Don Marti

Thu 16 Jul 2009 12:06:35 PM PDT

Protecting newsrooms from Web parasites

Greg Sterling covers the latest in the newspapers-versus-web beef. "The Huffington Post’s use of an Associated Press version of SI’s report was initially tops on Google, which meant that it, and not SI.com, tended to be the place readers clicking through to get the gist of the breaking scandal would land."

That's bad. Whatever you say about the copyright status of facts, it's a bad outcome when a real news operation does the work of reporting a story, then either a meta site or a site that re-reports the story gets the web traffic. As long as Google News treats the original story and the echo the same, the incentives are for the whole news business to revolve around not who can get the story, but who can game the search engines better.

The problem with Google News isn't that it crawls the news, it's that it crawls original stories, re-reports, and parasitic excerpts the same way. Search engines aren't smart enough to tell which of several textually similar stories is the original. A search engine could go with the first crawled, but that's too likely to reward the site with the best web tweaker, not the people who who got the story—especially if the original site wants to send a notification to subscribers first.

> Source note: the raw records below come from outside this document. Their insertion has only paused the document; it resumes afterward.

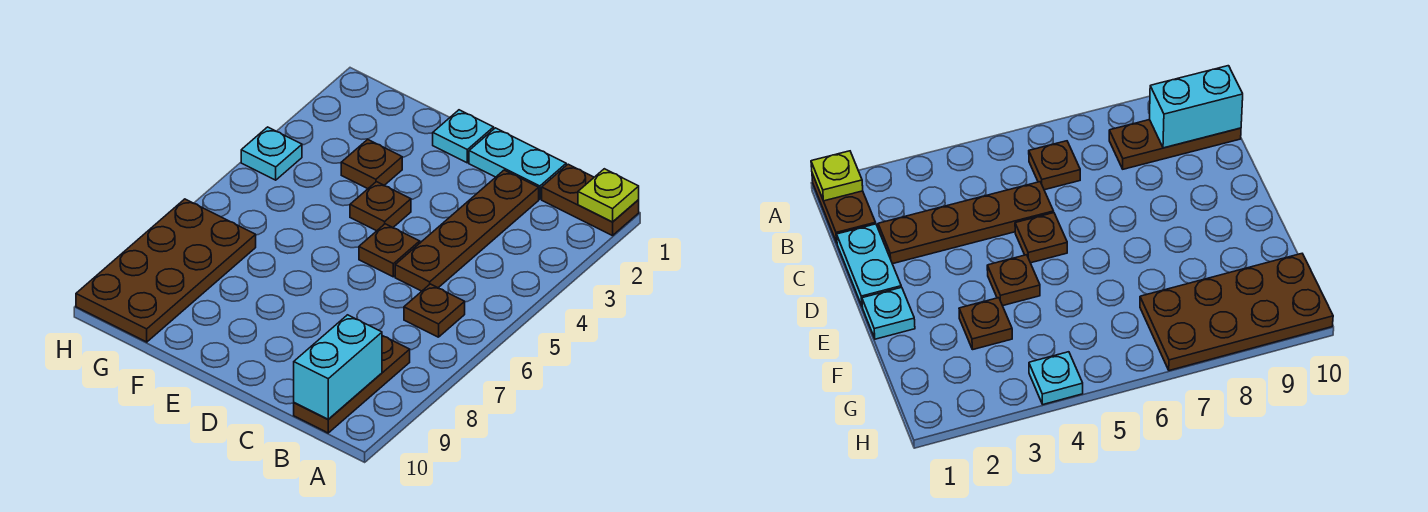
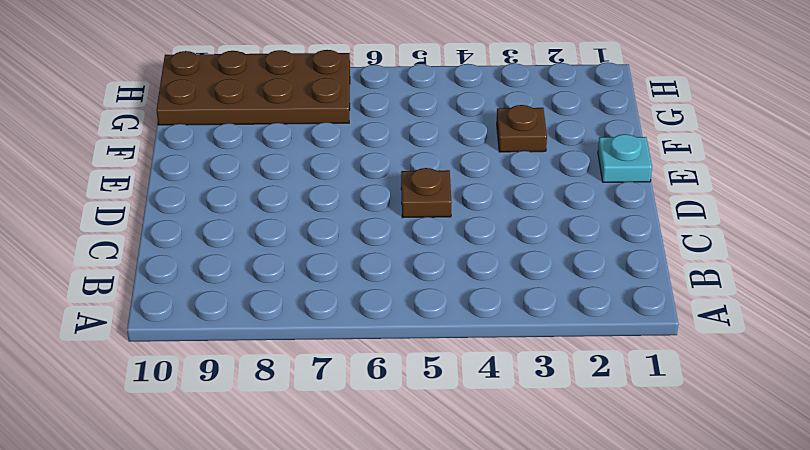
none -> brown 1x2 plate [542,164,639,236]
none -> brown 1x1 plate [404,284,465,337]
none -> brown 1x3 plate [294,336,410,433]

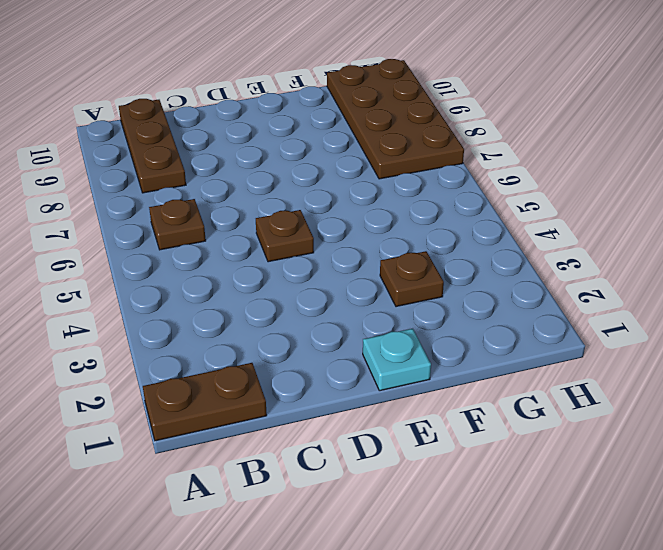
none -> cyan 1x2 plate [469,128,566,199]
none -> brown 1x4 plate [395,170,539,291]
none -> brown 1x1 plate [350,182,411,231]

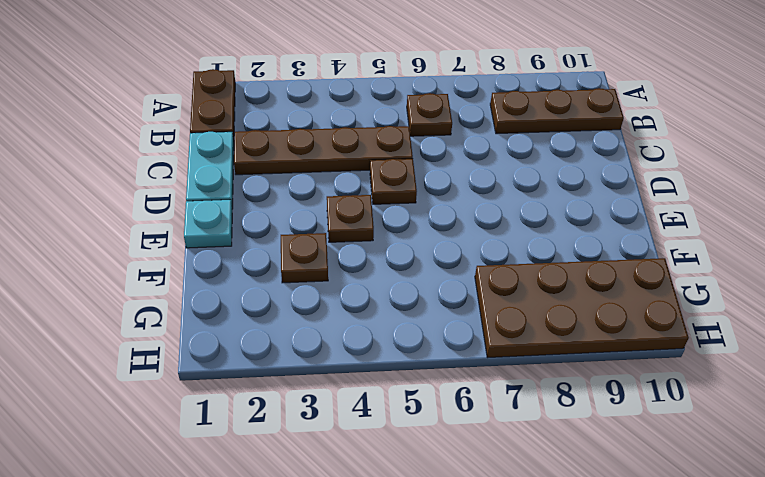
none -> cyan 1x1 plate [241,127,302,180]
none -> lime 1x1 plate [578,169,639,222]
none -> cyan 1x2 brick [294,315,382,419]

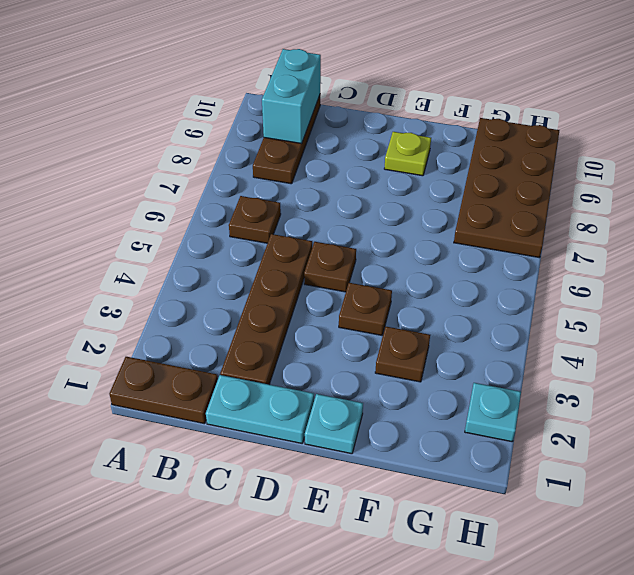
lime 1x1 plate [384,132,431,176] -> lime 1x1 plate moved to [578,169,639,222]
cyan 1x1 plate [465,383,521,442] -> cyan 1x1 plate moved to [241,127,302,180]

The situation is bad enough to make some people argue for ripping up antitrust and copyright law. But that's the kind of measure that will end up rewarding not newsrooms, but the kind of sharp lawyers and lobbyists who pay attention to antitrust and copyright law. So let's learn to use the web as the web. The web is not just Free Paperboy, Spawn of Santa Claus. It's a "web" because it has connected nodes.

Of course, news is a flow of stories, not a web of hypertext. But there's one vital exception. There has always been a citation norm in Journalism. If another paper gets the story first, and you read it before you write your story, you have to write something like, "as reported in the Dubuque Star."

What we need is to keep that norm, and apply it to the web in the most natural way. On the web, citation should include the web's form of citation, a link. Either use an "a" tag with an appropriate "rev", or use a "link" tag. Something like this:

<a href="http://example.com/2009/xyzzy"
rel="original-report">Example News reported,</a>

Give the news crawlers a hint, and give the other publication's staff their due.

That's a good start, but that depends on the re-reporting site to acknowledge its source. Bona fide reporters and editors would do this, because they'll want to be cited in return, but what about meta sites that never break new stories? To handle those, the origin sites can start adding the corresponding HTML "rev." When someone re-reports or summarizes your story, link to the site with rev="original-report". Let the crawlers know that the page of Google-bait summary and comments is about your story. Watch the referer log, and when you see a parasite picking up your story, add the tag. Pretty straightforward to (mostly) automate.

News organizations can't roll back the progress of tools for finding and recommending news. If, somehow, publishers could shut down Google News, recommendations will continue at some other site, or even with a desktop application. What news organizations can do is work with users and with crawlers, against parasitic meta sites.